Generally speaking the level of movement in the regions is dwarfed by the increase in assessments in London and many ratepayers in the South West will be expecting a fall in rates payable, as the revaluation seeks to redress and balance of the burden reflecting the exceptional rental growth in the capital.
However, a retailer in Plymouth seeing a 30% fall in assessment will be disappointed as the government has introduced caps limiting reductions in liability payable for 2017/18 to 4.1%, or 2.1% after inflation.
Similarly, the government has ‘generously’ sought to limit the impact large increases in assessment to 42% before inflation. Therefore if you are the occupier of a property with a Rateable Value of £100K or more, should you be ‘loser’ at revaluation with your assessment increasing you will pay a maximum of approaching 50% (after inflation) of the resultant increase in rates payable, whilst if you are a ‘winner’ and your assessment decreases you will only see a fraction of the benefit. Arguably there are few winners in the regions as a result of the revaluation as up or down businesses will continue to be squeezed as much as possible.
The position across the Severn is much simpler with no transitional scheme in place meaning if your assessment decreases, so does your annual liability, of course there is no protection should your assessment increase.

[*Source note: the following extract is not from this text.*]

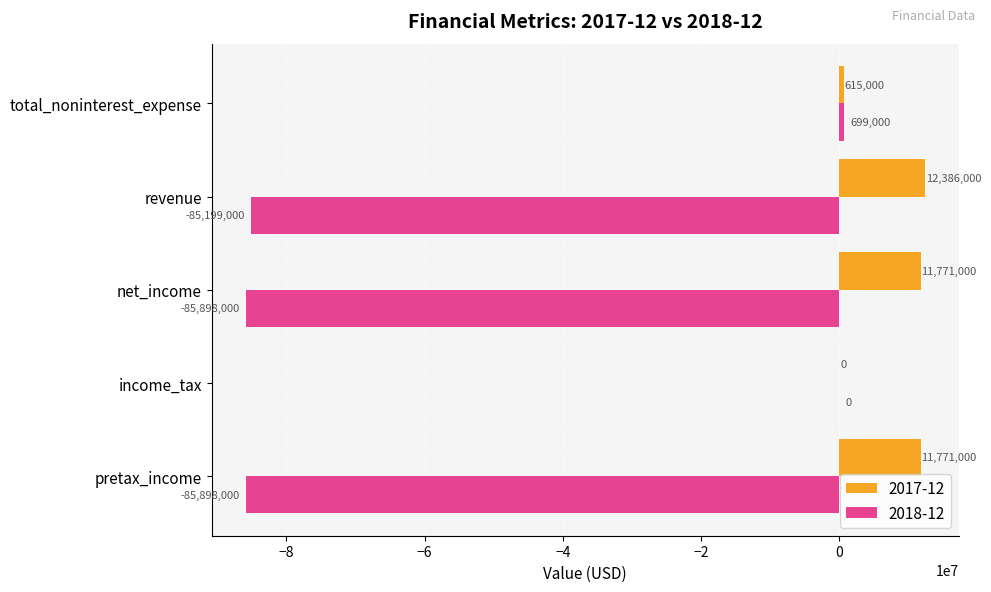

What is the sum of the 2017-12 values at revenue and income_tax?

12386000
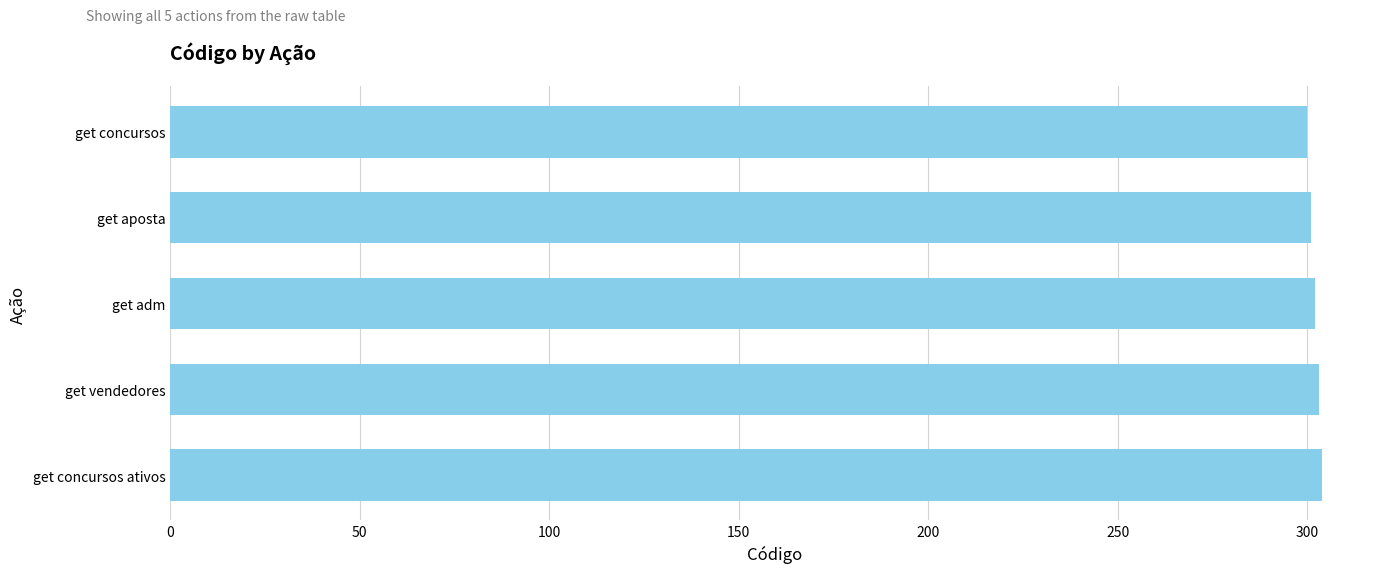

Approximately how many times larger is the value at get aposta compared to get concursos ativos?

1.0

Furthermore the government are introducing changes to the appeals process which will make it harder to alter assessments. What began as a proposed wholesale review and revamp of the current business rates system, with consultation from businesses and business rates advisors, has turned out to be nothing more than an opportunity to place even more of the burden on the rate payer in order to challenge their assessment. The proposed Check, Challenge, Appeal system, makes the ratepayer jump through more hoops and will add additional delay to the process. It is a clear attempt by the government to put more hurdles in place making it more difficult for the rate payer to challenge their assessment with the aim to drastically reduce appeal numbers and limit RV loss.
The 2017/18 rate bills will be issued over the coming month, so now is the time to review your rating position. Not only should businesses be taking advice on their new 2017 list Rateable Value, but time is quickly running out to review the current 2010 Rateable Value. The deadline to raise appeals is 31st March and any successful appeal could result in backdated savings in England to 1st April 2015 and to 1st April 2010 in Wales.”